The message from the Solicitors Regulation Authority (SRA) is loud and clear. Alternative Business Structures (ABS) are coming and despite the delay they will soon be in position to begin accepting applications.
Despite missing the original 6 October date to begin issuing licenses to either new entrants or new-look, entrepreneurial law firms, the SRA is in no mood to accept blame for the situation which has developed. Reaction has ranged from “a credibility blow for the new regime” to “a shambles” from one leading legal commentator, but Chief Executive Antony Townsend pulled no punches when he blasted the “mischievous reporting” of recent weeks.
Speaking at a Claims Management magazine seminar in Birmingham in mid-October which was sponsored by Eclipse Legal Systems, Townsend was asked to explain the reasons behind the delay when fellow regulator the Council for Licensed Conveyancers did keep its promise and began accepting applications on the 6th. He revealed that the mechanism for appeals against SRA decisions and the provision to exempt owners and managers from the Rehabilitation of Offenders Act were behind the delay.
“We share the frustration of potential applicants and are working with the Legal Services Board (LSB) and Ministry of Justice (MoJ) to get clarity about the Parliamentary timetable,” he told the audience.
“The framework is we had to get our plans approved first by the Law Society Council and then by the LSB which we did on time. Even as late as August the MoJ might have been persuaded that they could get it through Parliament by October but it was only late in the summer that it became apparent that the small chance had fallen through. I’m very sorry that has happened but the one thing I’m not going to do is take the blame for it because actually we delivered on our side of the bargain.”
Townsend used the forum to reveal to representatives from the claimant, defendant, insurance and claims management camps that, despite uncertainty still abounding, the SRA is now planning to open its books to applicants in December. They would then be in a position to begin issuing licences in late January or February.
“We did our best to be ready for 6 October,” he continued. “We are now working hard to ensure the new year target will be met. We will keep up the political pressure in order to deliver. I do appreciate it is a very difficult position for those who have carefully drawn up business plans.”

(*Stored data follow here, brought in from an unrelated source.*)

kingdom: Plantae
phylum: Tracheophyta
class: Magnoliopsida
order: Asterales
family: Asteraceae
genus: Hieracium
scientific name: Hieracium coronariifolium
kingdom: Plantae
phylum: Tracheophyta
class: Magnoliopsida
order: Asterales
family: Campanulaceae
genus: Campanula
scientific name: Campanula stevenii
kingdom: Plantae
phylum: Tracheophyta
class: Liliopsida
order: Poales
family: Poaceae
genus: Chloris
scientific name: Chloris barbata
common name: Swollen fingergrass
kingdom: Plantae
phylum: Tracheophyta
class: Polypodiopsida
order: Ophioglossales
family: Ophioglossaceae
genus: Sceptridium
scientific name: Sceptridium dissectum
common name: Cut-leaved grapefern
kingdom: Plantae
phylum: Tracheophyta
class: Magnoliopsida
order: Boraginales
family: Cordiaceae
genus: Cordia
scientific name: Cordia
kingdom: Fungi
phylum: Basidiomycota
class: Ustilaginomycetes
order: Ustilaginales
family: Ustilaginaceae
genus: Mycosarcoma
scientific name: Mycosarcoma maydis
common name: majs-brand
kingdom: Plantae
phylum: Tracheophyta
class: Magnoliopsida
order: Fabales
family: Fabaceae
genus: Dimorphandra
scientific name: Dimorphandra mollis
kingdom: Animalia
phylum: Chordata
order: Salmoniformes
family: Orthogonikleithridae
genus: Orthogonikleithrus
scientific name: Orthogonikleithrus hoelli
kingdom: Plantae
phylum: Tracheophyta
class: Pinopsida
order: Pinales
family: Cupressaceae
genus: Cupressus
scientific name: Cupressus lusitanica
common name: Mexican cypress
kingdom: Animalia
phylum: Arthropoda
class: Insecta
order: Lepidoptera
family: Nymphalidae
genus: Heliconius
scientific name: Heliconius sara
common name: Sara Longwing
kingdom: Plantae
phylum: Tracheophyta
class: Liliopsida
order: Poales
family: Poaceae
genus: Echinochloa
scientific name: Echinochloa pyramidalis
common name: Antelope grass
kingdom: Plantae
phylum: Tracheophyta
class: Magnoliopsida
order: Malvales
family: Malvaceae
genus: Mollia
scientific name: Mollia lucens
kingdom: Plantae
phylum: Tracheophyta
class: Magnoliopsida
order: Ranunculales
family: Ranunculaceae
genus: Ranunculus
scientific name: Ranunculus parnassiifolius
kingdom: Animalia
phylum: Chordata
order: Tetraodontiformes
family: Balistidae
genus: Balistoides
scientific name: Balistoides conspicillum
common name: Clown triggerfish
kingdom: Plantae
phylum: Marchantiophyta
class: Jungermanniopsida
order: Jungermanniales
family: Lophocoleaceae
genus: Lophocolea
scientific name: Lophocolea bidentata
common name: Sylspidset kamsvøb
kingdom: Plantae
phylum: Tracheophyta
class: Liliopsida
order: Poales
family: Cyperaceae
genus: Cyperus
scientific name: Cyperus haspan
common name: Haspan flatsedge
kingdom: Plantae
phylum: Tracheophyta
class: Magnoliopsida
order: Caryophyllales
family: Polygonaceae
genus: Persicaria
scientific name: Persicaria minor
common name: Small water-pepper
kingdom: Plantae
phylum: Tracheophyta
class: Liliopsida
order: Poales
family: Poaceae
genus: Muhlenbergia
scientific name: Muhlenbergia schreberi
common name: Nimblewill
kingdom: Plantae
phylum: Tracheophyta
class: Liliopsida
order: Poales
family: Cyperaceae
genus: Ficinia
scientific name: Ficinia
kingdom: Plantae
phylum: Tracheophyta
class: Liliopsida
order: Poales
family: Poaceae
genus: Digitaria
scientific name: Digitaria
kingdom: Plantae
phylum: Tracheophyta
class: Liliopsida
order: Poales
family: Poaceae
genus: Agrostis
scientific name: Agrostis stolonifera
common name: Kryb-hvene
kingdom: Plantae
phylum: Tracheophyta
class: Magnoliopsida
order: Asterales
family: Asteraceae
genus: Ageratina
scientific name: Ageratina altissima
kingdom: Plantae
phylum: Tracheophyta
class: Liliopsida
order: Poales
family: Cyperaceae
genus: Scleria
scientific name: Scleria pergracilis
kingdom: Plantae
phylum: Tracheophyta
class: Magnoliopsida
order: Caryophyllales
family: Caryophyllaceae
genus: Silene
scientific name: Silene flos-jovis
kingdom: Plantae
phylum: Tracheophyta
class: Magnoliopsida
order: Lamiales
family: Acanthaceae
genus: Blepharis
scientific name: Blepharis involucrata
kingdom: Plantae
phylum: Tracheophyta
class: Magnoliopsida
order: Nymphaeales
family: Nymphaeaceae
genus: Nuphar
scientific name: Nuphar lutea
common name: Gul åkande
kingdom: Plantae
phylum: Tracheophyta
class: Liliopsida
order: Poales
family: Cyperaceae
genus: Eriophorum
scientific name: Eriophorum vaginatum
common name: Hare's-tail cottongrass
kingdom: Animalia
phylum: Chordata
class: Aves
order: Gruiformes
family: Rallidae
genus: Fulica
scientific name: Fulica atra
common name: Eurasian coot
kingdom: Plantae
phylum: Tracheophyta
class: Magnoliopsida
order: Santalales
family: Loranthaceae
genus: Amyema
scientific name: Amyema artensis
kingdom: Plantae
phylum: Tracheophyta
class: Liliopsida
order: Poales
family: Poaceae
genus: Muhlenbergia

So it seems that Westminster wheels are turning, but they are doing so frustratingly slowly for those firms and individual entrepreneurs out there who had 6 October as central to plans for the future.
Level of interest
When ABS was first mooted following the Clementi report of 2004 and more formerly in the Legal Services Act three years later, the impact on the industry was predicted to be immense. With major institutions like banks, insurers and supermarkets all said to be jostling for position on the start line ready to take advantage of deregulation in the marketplace, the future could well be bleak for traditional, more high street type of providers. However, what the SRA did also reveal in Birmingham was the level of interest it has received so far, and that hardly indicates such a scenario.
Around 500 general enquiries have been received over the summer and early autumn, but from that initial figure only 15 “serious discussions” are currently continuing.
The general feedback from the profession has been described as “positive” but the SRA believes many potential ABS are watching and waiting for the initial rush to pass before formerly launching their own plans. To date just six different types of organisation have shown an official interest in being licensed for this new era by the SRA. There is little surprise that claims management companies and law firms lead the way, but other interest groups include major retailers, accountancy firms, loss adjusters and private equity houses.
So it seems that if the SRA does deliver on its latest promise to begin the rollout process in late January or early February, the pace of change in the early part of 2012 is likely to be more steady than spectacular.
N.B. The Council for Licensed Conveyancers (CLC) did begin licensing ABS on 6 October as previously planned. However, the CLC can only act as a licensing authority for its current existing reserved legal activities which are probate, reserved instrument activities and the administration of oaths.